[Dataset entries]

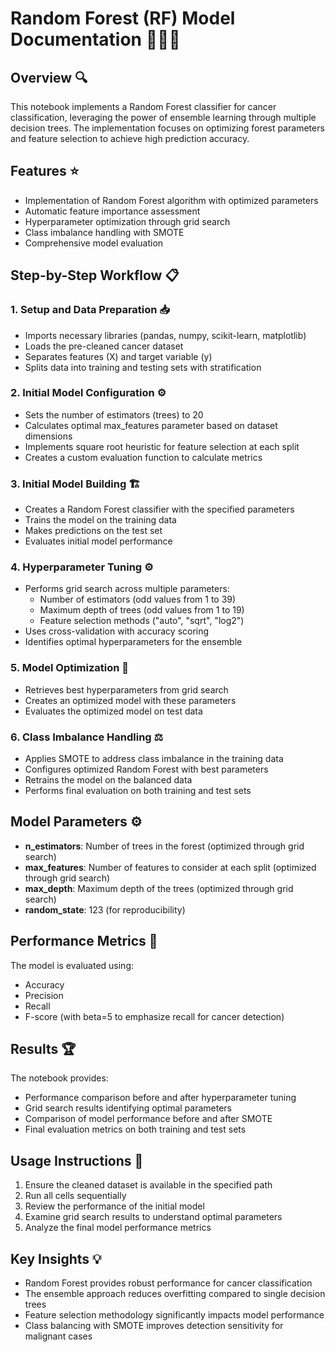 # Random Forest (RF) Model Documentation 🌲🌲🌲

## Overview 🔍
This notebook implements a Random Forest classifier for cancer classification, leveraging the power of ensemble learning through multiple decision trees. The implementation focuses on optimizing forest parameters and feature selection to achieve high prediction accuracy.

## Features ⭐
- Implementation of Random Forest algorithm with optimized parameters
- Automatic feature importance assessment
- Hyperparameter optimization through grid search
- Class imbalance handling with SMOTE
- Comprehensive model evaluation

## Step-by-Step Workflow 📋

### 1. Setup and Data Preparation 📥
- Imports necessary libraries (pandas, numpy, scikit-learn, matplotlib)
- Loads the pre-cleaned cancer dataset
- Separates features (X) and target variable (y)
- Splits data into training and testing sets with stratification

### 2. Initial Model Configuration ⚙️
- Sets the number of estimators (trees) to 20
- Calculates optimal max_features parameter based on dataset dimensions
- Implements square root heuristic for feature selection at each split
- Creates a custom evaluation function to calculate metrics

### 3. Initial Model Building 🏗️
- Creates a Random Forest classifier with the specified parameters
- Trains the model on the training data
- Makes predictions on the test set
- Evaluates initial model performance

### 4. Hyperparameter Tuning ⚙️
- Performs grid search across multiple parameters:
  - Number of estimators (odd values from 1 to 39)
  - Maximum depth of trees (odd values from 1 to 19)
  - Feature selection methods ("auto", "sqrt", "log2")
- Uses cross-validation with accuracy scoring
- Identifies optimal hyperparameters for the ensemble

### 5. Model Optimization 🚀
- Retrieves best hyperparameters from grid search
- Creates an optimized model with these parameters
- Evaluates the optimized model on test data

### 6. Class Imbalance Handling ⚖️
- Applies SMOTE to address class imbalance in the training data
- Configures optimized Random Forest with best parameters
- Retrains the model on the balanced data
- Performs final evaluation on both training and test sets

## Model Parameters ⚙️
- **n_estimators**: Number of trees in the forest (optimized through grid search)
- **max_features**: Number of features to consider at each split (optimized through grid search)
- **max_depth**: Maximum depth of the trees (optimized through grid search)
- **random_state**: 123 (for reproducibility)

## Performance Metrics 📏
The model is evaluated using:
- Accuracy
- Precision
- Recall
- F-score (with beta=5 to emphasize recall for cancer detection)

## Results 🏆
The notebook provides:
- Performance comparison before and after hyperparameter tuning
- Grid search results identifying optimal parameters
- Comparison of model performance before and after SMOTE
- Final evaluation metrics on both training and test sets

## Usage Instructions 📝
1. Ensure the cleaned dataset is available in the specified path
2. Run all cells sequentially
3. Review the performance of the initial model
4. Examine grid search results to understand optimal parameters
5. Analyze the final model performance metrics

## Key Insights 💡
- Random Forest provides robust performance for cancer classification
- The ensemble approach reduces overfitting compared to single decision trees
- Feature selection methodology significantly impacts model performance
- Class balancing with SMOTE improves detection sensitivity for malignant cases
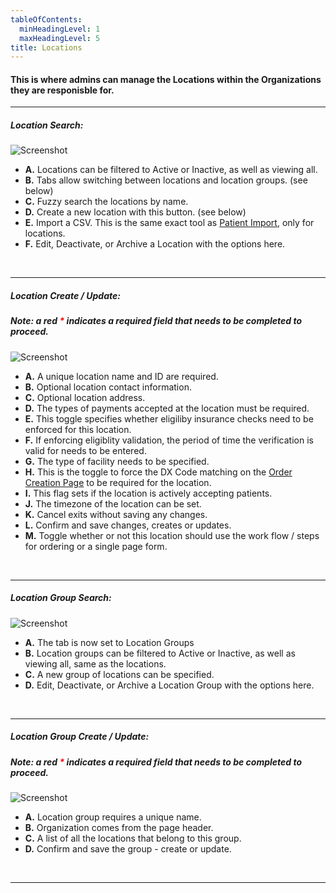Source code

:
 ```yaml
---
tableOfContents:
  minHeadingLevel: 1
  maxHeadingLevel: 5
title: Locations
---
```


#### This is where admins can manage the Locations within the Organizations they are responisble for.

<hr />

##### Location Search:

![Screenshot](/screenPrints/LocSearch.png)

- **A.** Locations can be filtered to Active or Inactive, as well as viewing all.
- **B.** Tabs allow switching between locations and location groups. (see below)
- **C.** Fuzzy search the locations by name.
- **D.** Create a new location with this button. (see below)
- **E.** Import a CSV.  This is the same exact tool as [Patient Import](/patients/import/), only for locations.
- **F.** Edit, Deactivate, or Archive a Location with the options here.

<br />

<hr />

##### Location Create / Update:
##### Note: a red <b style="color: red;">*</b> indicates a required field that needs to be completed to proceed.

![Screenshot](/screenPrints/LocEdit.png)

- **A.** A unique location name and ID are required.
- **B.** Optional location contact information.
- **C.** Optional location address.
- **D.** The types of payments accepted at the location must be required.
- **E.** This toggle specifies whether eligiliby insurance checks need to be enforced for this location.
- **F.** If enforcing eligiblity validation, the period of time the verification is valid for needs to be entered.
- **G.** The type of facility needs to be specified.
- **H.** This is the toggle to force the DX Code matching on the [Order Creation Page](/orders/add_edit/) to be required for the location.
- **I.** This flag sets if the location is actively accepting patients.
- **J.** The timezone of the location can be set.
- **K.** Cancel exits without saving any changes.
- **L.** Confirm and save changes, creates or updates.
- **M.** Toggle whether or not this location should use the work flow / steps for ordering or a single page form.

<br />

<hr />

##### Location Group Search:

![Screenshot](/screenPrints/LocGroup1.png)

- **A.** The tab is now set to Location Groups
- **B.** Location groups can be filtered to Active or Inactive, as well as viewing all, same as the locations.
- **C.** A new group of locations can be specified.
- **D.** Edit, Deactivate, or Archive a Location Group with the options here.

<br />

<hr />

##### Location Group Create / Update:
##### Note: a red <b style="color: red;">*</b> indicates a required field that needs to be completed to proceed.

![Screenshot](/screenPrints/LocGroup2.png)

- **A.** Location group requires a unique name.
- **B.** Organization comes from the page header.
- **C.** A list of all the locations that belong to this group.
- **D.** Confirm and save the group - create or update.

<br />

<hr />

WHAT TO DO. What is needed is a verbatim copy of every line in the records above from the one containing "- Configures optimized" down to the one containing "- **max_features**: Number", both included, and nothing more.

SOLUTION TO THIS EXERCISE.
- Configures optimized Random Forest with best parameters
- Retrains the model on the balanced data
- Performs final evaluation on both training and test sets

## Model Parameters ⚙️
- **n_estimators**: Number of trees in the forest (optimized through grid search)
- **max_features**: Number of features to consider at each split (optimized through grid search)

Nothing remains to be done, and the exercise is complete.